>>>>

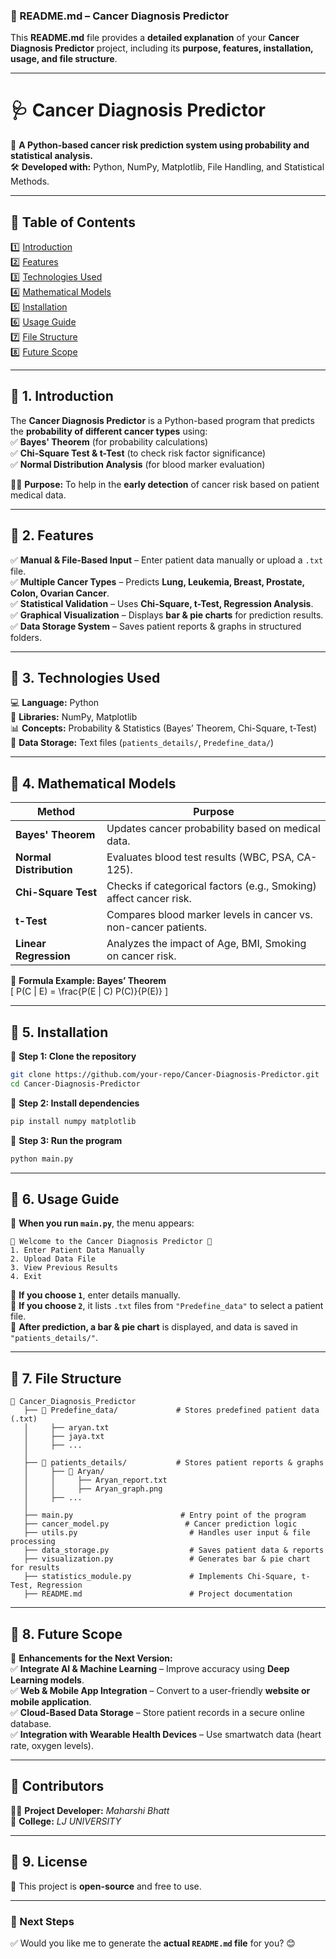 ### **📌 README.md – Cancer Diagnosis Predictor**  
This **README.md** file provides a **detailed explanation** of your **Cancer Diagnosis Predictor** project, including its **purpose, features, installation, usage, and file structure**.  

---

# **🩺 Cancer Diagnosis Predictor**  

🔬 **A Python-based cancer risk prediction system using probability and statistical analysis.**  
🛠️ **Developed with:** Python, NumPy, Matplotlib, File Handling, and Statistical Methods.  

---

## **📌 Table of Contents**  
1️⃣ [Introduction](#-introduction)  
2️⃣ [Features](#-features)  
3️⃣ [Technologies Used](#-technologies-used)  
4️⃣ [Mathematical Models](#-mathematical-models)  
5️⃣ [Installation](#-installation)  
6️⃣ [Usage Guide](#-usage-guide)  
7️⃣ [File Structure](#-file-structure)  
8️⃣ [Future Scope](#-future-scope)  

---

## **📌 1. Introduction**  
The **Cancer Diagnosis Predictor** is a Python-based program that predicts the **probability of different cancer types** using:  
✅ **Bayes' Theorem** (for probability calculations)  
✅ **Chi-Square Test & t-Test** (to check risk factor significance)  
✅ **Normal Distribution Analysis** (for blood marker evaluation)  

👨‍⚕️ **Purpose:** To help in the **early detection** of cancer risk based on patient medical data.  

---

## **📌 2. Features**  
✅ **Manual & File-Based Input** – Enter patient data manually or upload a `.txt` file.  
✅ **Multiple Cancer Types** – Predicts **Lung, Leukemia, Breast, Prostate, Colon, Ovarian Cancer**.  
✅ **Statistical Validation** – Uses **Chi-Square, t-Test, Regression Analysis**.  
✅ **Graphical Visualization** – Displays **bar & pie charts** for prediction results.  
✅ **Data Storage System** – Saves patient reports & graphs in structured folders.  

---

## **📌 3. Technologies Used**  
💻 **Language:** Python  
📂 **Libraries:** NumPy, Matplotlib  
📊 **Concepts:** Probability & Statistics (Bayes’ Theorem, Chi-Square, t-Test)  
📄 **Data Storage:** Text files (`patients_details/`, `Predefine_data/`)  

---

## **📌 4. Mathematical Models**  

| **Method**              | **Purpose** |
|-------------------------|------------|
| **Bayes' Theorem**      | Updates cancer probability based on medical data. |
| **Normal Distribution** | Evaluates blood test results (WBC, PSA, CA-125). |
| **Chi-Square Test**     | Checks if categorical factors (e.g., Smoking) affect cancer risk. |
| **t-Test**              | Compares blood marker levels in cancer vs. non-cancer patients. |
| **Linear Regression**   | Analyzes the impact of Age, BMI, Smoking on cancer risk. |

📌 **Formula Example: Bayes’ Theorem**  
\[
P(C | E) = \frac{P(E | C) P(C)}{P(E)}
\]

---

## **📌 5. Installation**  
📌 **Step 1: Clone the repository**  
```bash
git clone https://github.com/your-repo/Cancer-Diagnosis-Predictor.git
cd Cancer-Diagnosis-Predictor
```
📌 **Step 2: Install dependencies**  
```bash
pip install numpy matplotlib
```
📌 **Step 3: Run the program**  
```bash
python main.py
```

---

## **📌 6. Usage Guide**  
🔹 **When you run `main.py`**, the menu appears:  
```
🔬 Welcome to the Cancer Diagnosis Predictor 🔬
1. Enter Patient Data Manually
2. Upload Data File
3. View Previous Results
4. Exit
```
🔹 **If you choose `1`**, enter details manually.  
🔹 **If you choose `2`**, it lists `.txt` files from `"Predefine_data"` to select a patient file.  
🔹 **After prediction, a bar & pie chart** is displayed, and data is saved in `"patients_details/"`.  

---

## **📌 7. File Structure**  
```
📂 Cancer_Diagnosis_Predictor
   ├── 📂 Predefine_data/             # Stores predefined patient data (.txt)
   │     ├── aryan.txt
   │     ├── jaya.txt
   │     ├── ...
   │
   ├── 📂 patients_details/           # Stores patient reports & graphs
   │     ├── 📂 Aryan/
   │     │     ├── Aryan_report.txt
   │     │     ├── Aryan_graph.png
   │     ├── ...
   │
   ├── main.py                        # Entry point of the program
   ├── cancer_model.py                 # Cancer prediction logic
   ├── utils.py                         # Handles user input & file processing
   ├── data_storage.py                  # Saves patient data & reports
   ├── visualization.py                 # Generates bar & pie chart for results
   ├── statistics_module.py             # Implements Chi-Square, t-Test, Regression
   ├── README.md                        # Project documentation
```

---

## **📌 8. Future Scope**  
🚀 **Enhancements for the Next Version:**  
✅ **Integrate AI & Machine Learning** – Improve accuracy using **Deep Learning models**.  
✅ **Web & Mobile App Integration** – Convert to a user-friendly **website or mobile application**.  
✅ **Cloud-Based Data Storage** – Store patient records in a secure online database.  
✅ **Integration with Wearable Health Devices** – Use smartwatch data (heart rate, oxygen levels).  

---

## **📌 Contributors**  
👨‍💻 **Project Developer:** *Maharshi Bhatt*  
🏫 **College:** *LJ UNIVERSITY*  

---

## **📌 9. License**  
📜 This project is **open-source** and free to use.  

---

### **🚀 Next Steps**  
✅ Would you like me to generate the **actual `README.md` file** for you? 😊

<<<<

> **PROMPT**: What is needed is a verbatim copy of every entry, with the pictures omitted.

> **ANSWER TO THE PROBLEM**:
 ### **📌 README.md – Cancer Diagnosis Predictor**  
This **README.md** file provides a **detailed explanation** of your **Cancer Diagnosis Predictor** project, including its **purpose, features, installation, usage, and file structure**.  

---

# **🩺 Cancer Diagnosis Predictor**  

🔬 **A Python-based cancer risk prediction system using probability and statistical analysis.**  
🛠️ **Developed with:** Python, NumPy, Matplotlib, File Handling, and Statistical Methods.  

---

## **📌 Table of Contents**  
1️⃣ [Introduction](#-introduction)  
2️⃣ [Features](#-features)  
3️⃣ [Technologies Used](#-technologies-used)  
4️⃣ [Mathematical Models](#-mathematical-models)  
5️⃣ [Installation](#-installation)  
6️⃣ [Usage Guide](#-usage-guide)  
7️⃣ [File Structure](#-file-structure)  
8️⃣ [Future Scope](#-future-scope)  

---

## **📌 1. Introduction**  
The **Cancer Diagnosis Predictor** is a Python-based program that predicts the **probability of different cancer types** using:  
✅ **Bayes' Theorem** (for probability calculations)  
✅ **Chi-Square Test & t-Test** (to check risk factor significance)  
✅ **Normal Distribution Analysis** (for blood marker evaluation)  

👨‍⚕️ **Purpose:** To help in the **early detection** of cancer risk based on patient medical data.  

---

## **📌 2. Features**  
✅ **Manual & File-Based Input** – Enter patient data manually or upload a `.txt` file.  
✅ **Multiple Cancer Types** – Predicts **Lung, Leukemia, Breast, Prostate, Colon, Ovarian Cancer**.  
✅ **Statistical Validation** – Uses **Chi-Square, t-Test, Regression Analysis**.  
✅ **Graphical Visualization** – Displays **bar & pie charts** for prediction results.  
✅ **Data Storage System** – Saves patient reports & graphs in structured folders.  

---

## **📌 3. Technologies Used**  
💻 **Language:** Python  
📂 **Libraries:** NumPy, Matplotlib  
📊 **Concepts:** Probability & Statistics (Bayes’ Theorem, Chi-Square, t-Test)  
📄 **Data Storage:** Text files (`patients_details/`, `Predefine_data/`)  

---

## **📌 4. Mathematical Models**  

| **Method**              | **Purpose** |
|-------------------------|------------|
| **Bayes' Theorem**      | Updates cancer probability based on medical data. |
| **Normal Distribution** | Evaluates blood test results (WBC, PSA, CA-125). |
| **Chi-Square Test**     | Checks if categorical factors (e.g., Smoking) affect cancer risk. |
| **t-Test**              | Compares blood marker levels in cancer vs. non-cancer patients. |
| **Linear Regression**   | Analyzes the impact of Age, BMI, Smoking on cancer risk. |

📌 **Formula Example: Bayes’ Theorem**  
\[
P(C | E) = \frac{P(E | C) P(C)}{P(E)}
\]

---

## **📌 5. Installation**  
📌 **Step 1: Clone the repository**  
```bash
git clone https://github.com/your-repo/Cancer-Diagnosis-Predictor.git
cd Cancer-Diagnosis-Predictor
```
📌 **Step 2: Install dependencies**  
```bash
pip install numpy matplotlib
```
📌 **Step 3: Run the program**  
```bash
python main.py
```

---

## **📌 6. Usage Guide**  
🔹 **When you run `main.py`**, the menu appears:  
```
🔬 Welcome to the Cancer Diagnosis Predictor 🔬
1. Enter Patient Data Manually
2. Upload Data File
3. View Previous Results
4. Exit
```
🔹 **If you choose `1`**, enter details manually.  
🔹 **If you choose `2`**, it lists `.txt` files from `"Predefine_data"` to select a patient file.  
🔹 **After prediction, a bar & pie chart** is displayed, and data is saved in `"patients_details/"`.  

---

## **📌 7. File Structure**  
```
📂 Cancer_Diagnosis_Predictor
   ├── 📂 Predefine_data/             # Stores predefined patient data (.txt)
   │     ├── aryan.txt
   │     ├── jaya.txt
   │     ├── ...
   │
   ├── 📂 patients_details/           # Stores patient reports & graphs
   │     ├── 📂 Aryan/
   │     │     ├── Aryan_report.txt
   │     │     ├── Aryan_graph.png
   │     ├── ...
   │
   ├── main.py                        # Entry point of the program
   ├── cancer_model.py                 # Cancer prediction logic
   ├── utils.py                         # Handles user input & file processing
   ├── data_storage.py                  # Saves patient data & reports
   ├── visualization.py                 # Generates bar & pie chart for results
   ├── statistics_module.py             # Implements Chi-Square, t-Test, Regression
   ├── README.md                        # Project documentation
```

---

## **📌 8. Future Scope**  
🚀 **Enhancements for the Next Version:**  
✅ **Integrate AI & Machine Learning** – Improve accuracy using **Deep Learning models**.  
✅ **Web & Mobile App Integration** – Convert to a user-friendly **website or mobile application**.  
✅ **Cloud-Based Data Storage** – Store patient records in a secure online database.  
✅ **Integration with Wearable Health Devices** – Use smartwatch data (heart rate, oxygen levels).  

---

## **📌 Contributors**  
👨‍💻 **Project Developer:** *Maharshi Bhatt*  
🏫 **College:** *LJ UNIVERSITY*  

---

## **📌 9. License**  
📜 This project is **open-source** and free to use.  

---

### **🚀 Next Steps**  
✅ Would you like me to generate the **actual `README.md` file** for you? 😊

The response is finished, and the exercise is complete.